North Cleveland Church of God senior pastor Mitch Maloney said Wednesday the church has agreed to sell the 38-year-old building to Lawler Wood Housing LLC for $2.65 million.
The eight-story building will continue as low-income housing for senior citizens.
“It’s government-assisted housing,” he said. “The people who are already there, their (rental) rates will not change, but there will be a new scale for people coming in ... the people who are already there, their rates are going to remain the same. We made sure we protected that. During the sale, we have tried to look out for the best interests of the residents.”
He said the company plans to spend an average of $25,000 per unit in renovations. The $2.5 million makeover will progress one floor at a time without displacing residents.
“They do it over a period of time. While the residents are out for the day — they said they would provide a place for the people — a field trip or something like that. At the end of the day, the resident comes back home and their apartment is clean,” he said.
The structure was built by the church and dedicated June 2, 1974, “to the glory of God as a ministry to the elderly” under the leadership of former North Cleveland Church of God Pastor T.L. Lowery. It was designed by architect Frank Gibson.

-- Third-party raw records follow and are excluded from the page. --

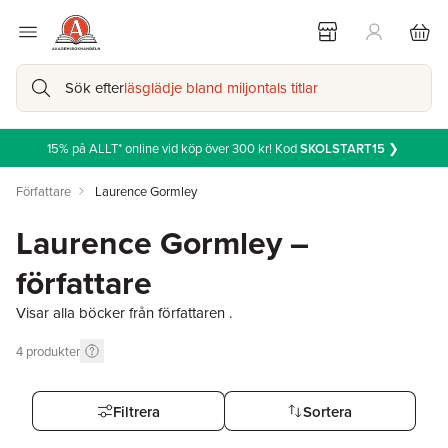
Sök efter
läsglädje bland miljontals titlar
15% på ALLT* online vid köp över 300 kr! Kod
SKOLSTART15
❯
Författare
Laurence Gormley
Laurence Gormley –
författare
Visar alla böcker från författaren .
4
produkter
Filtrera
Sortera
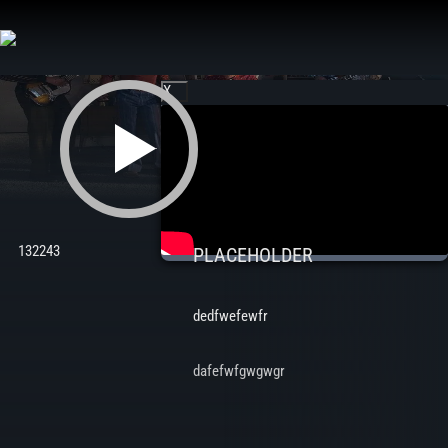
Aller
au
contenu
X
132243
PLACEHOLDER
dedfwefewfr
dafefwfgwgwgr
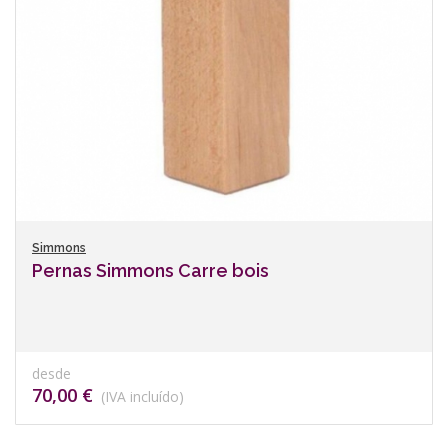
Simmons
Pernas Simmons Carre bois
desde
70,00 €
(IVA incluído)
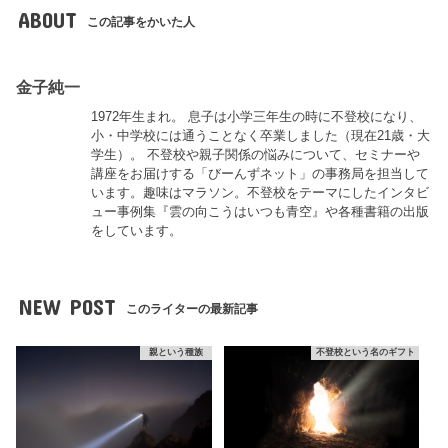
ABOUT
この記事をかいた人
金子純一
1972年生まれ。 息子は小学三年生の時に不登校になり、
小・中学校には通うことなく卒業しました（現在21歳・大
学生）。 不登校や親子関係の悩みについて、セミナーや
講座をお届けする「びーんずネット」の事務局を担当して
います。趣味はマラソン。不登校をテーマにしたインタビ
ュー事例集『雲の向こうはいつも青空』や各種書籍の出版
をしています。
NEW POST
このライターの最新記事
親という種族
不登校という名のギフト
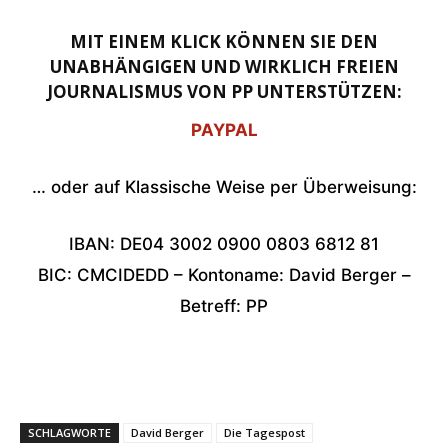
MIT EINEM KLICK KÖNNEN SIE DEN
UNABHÄNGIGEN UND WIRKLICH FREIEN
JOURNALISMUS VON PP UNTERSTÜTZEN:
PAYPAL
… oder auf Klassische Weise per Überweisung:
IBAN: DE04 3002 0900 0803 6812 81
BIC: CMCIDEDD – Kontoname: David Berger –
Betreff: PP
SCHLAGWORTE
David Berger
Die Tagespost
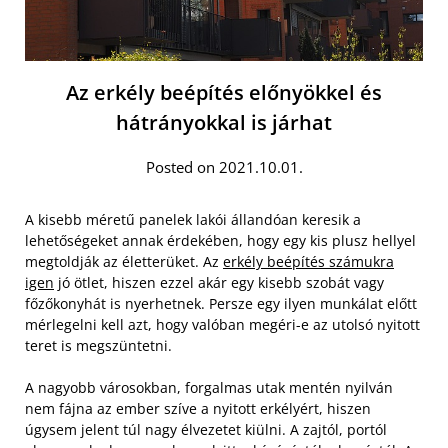
Az erkély beépítés előnyökkel és
hátrányokkal is járhat
Posted on 2021.10.01.
A kisebb méretű panelek lakói állandóan keresik a
lehetőségeket annak érdekében, hogy egy kis plusz hellyel
megtoldják az életterüket. Az
erkély beépítés számukra
igen
jó ötlet, hiszen ezzel akár egy kisebb szobát vagy
főzőkonyhát is nyerhetnek. Persze egy ilyen munkálat előtt
mérlegelni kell azt, hogy valóban megéri-e az utolsó nyitott
teret is megszüntetni.
A nagyobb városokban, forgalmas utak mentén nyilván
nem fájna az ember szíve a nyitott erkélyért, hiszen
úgysem jelent túl nagy élvezetet kiülni. A zajtól, portól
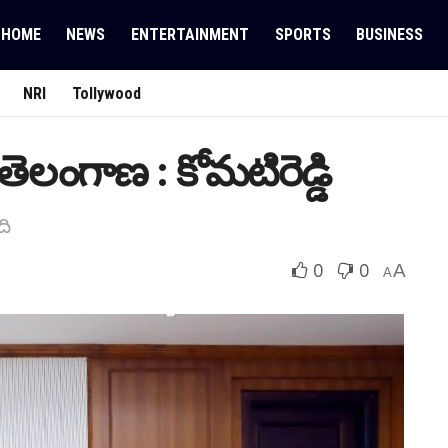
HOME
NEWS
ENTERTAINMENT
SPORTS
BUSINESS
NRI
Tollywood
తెలంగాణ : కోమ‌టిరెడ్డి
ది
0
0
A
A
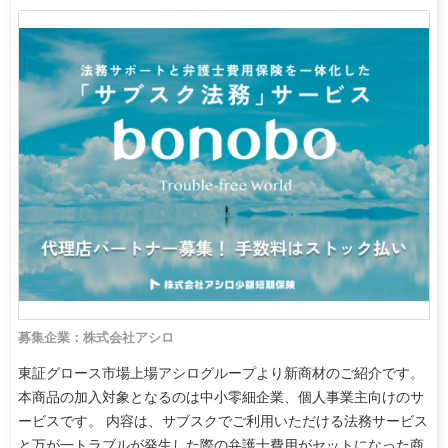
募集企業：株式会社アシロ
東証グロース市場上場アシログループより新商材のご紹介です。
本商品の加入対象となるのは中小零細企業、個人事業主向けのサ
ービスです。 内容は、サブスクでご利用いただける法務サービス
と万が一トラブルが発生した際の弁護士費用がセットになった商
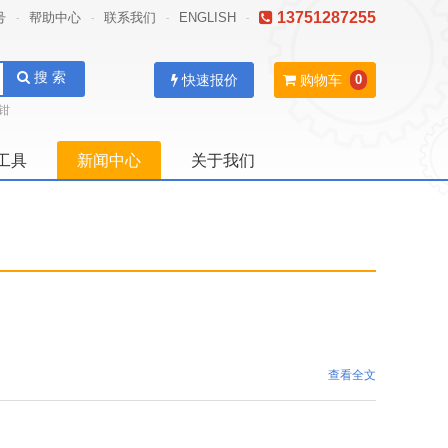
13751287255
号
帮助中心
联系我们
ENGLISH
-
-
-
-
搜 索
快速报价
购物车
0
钳
工具
新闻中心
关于我们
查看全文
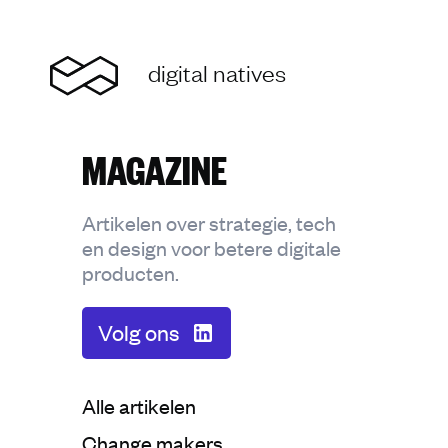
Home
digital natives
MAGAZINE
Artikelen over strategie, tech
en design voor betere digitale
producten.
Volg ons
Categorie:
Alle artikelen
Categorie:
Change makers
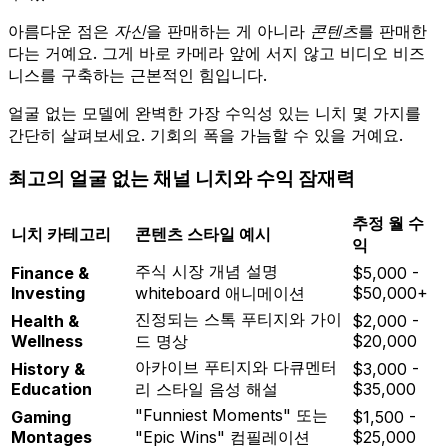
아름다운 점은
자신
을 판매하는 게 아니라
콘텐츠
를 판매한
다는 거예요. 그게 바로 카메라 앞에 서지 않고 비디오 비즈
니스를 구축하는 근본적인 힘입니다.
얼굴 없는 모델에 완벽한 가장 수익성 있는 니치 몇 가지를
간단히 살펴보세요. 기회의 폭을 가늠할 수 있을 거예요.
최고의 얼굴 없는 채널 니치와 수익 잠재력
추정 월 수
니치 카테고리
콘텐츠 스타일 예시
익
주식 시장 개념 설명
Finance &
$5,000 -
Investing
whiteboard 애니메이션
$50,000+
진정되는 스톡 푸티지와 가이
Health &
$2,000 -
Wellness
드 명상
$20,000
아카이브 푸티지와 다큐멘터
History &
$3,000 -
Education
리 스타일 음성 해설
$35,000
"Funniest Moments" 또는
Gaming
$1,500 -
Montages
"Epic Wins" 컴필레이션
$25,000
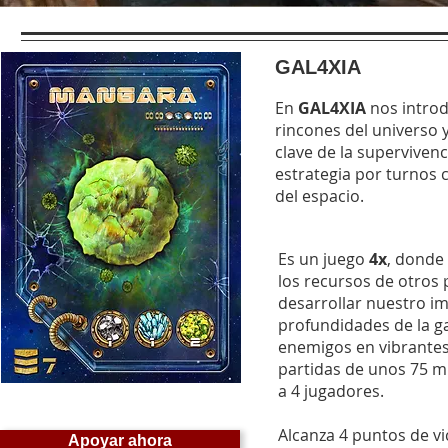
GAL4XIA
En
GAL4XIA
nos introd
rincones del universo y
clave de la superviven
estrategia por turnos
del espacio.
Es un juego
4x
, donde
los recursos de otros 
desarrollar nuestro im
profundidades de la ga
enemigos en vibrant
partidas de unos 75 m
a 4 jugadores.
Alcanza 4 puntos de vi
Apoyar ahora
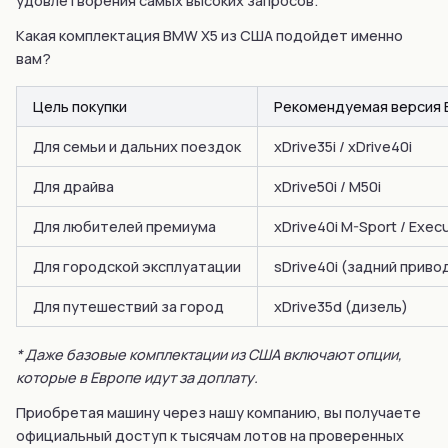
удовлетворения самых высоких запросов.
Какая комплектация BMW X5 из США подойдет именно
вам?
Цель покупки
Рекомендуемая версия 
Для семьи и дальних поездок
xDrive35i / xDrive40i
Для драйва
xDrive50i / M50i
Для любителей премиума
xDrive40i M-Sport / Exec
Для городской эксплуатации
sDrive40i (задний приво
Для путешествий за город
xDrive35d (дизель)
* Даже базовые комплектации из США включают опции,
которые в Европе идут за доплату.
Приобретая машину через нашу компанию, вы получаете
официальный доступ к тысячам лотов на проверенных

“I think back then, it was just over $1 million to build it,” he said.
North Cleveland Towers contains 106 efficiency, one-bedroom and two-bedroom units. The occupancy rate has remained high throughout the building’s history. It is well maintained and the operation received the highest rating given by HUD.
“It has been taken care of over the years,” he said.
Maloney said Carr Hagin, vice president of development for Lawler Wood Housing, approached him near the end of 2011 about the potential purchase.
“He called several times. We didn’t pursue them, they pursued us,” he said.
The church considered refinancing approximately $100,000 owed on the building about four years ago, but ran into roadblocks due to HUD regulations and couldn’t get it done. The remaining debt will be paid from the proceeds, but either way, the 40-year mortgage would have been paid off in a couple of years.
“They (HUD) said basically, it wasn’t the right time to do anything,” the pastor said. “About two years later, a window opened up and that’s the reason Mr. Hagin called and requested a meeting.”
Hagin returned about three weeks later with an offer that indicated the company was serious. The church shopped the complex to other companies that own and manage similar facilities. Though several of the companies responded, none of the others made offers. Two companies offered to market the building, but suggested amounts less than the offer from Lawler Wood.
The due diligence period took 15 months, including all of 2012 because the sale had to be approved by the church, HUD and the Office of the Tennessee Attorney General.
“There were things we were concerned about. Number one, we looked at it as a ministry all these years. As part of the negotiating process, we asked for the continued right to do ministry,” he said. “We wanted to make sure if we did sell to someone else that we had the right to maintain the right and privilege to continue to offer ministry services and care ministries.”
Church members H. Bernard Dixon has chaired the board of North Cleveland Towers Inc., since its inception and J. Wayne Walston has been the rental agent the past 25 years. He said the board has paid close attention to the building over the years.
“He (Dixon) and the whole board deserve to be commended for their service and ministry there,” he said.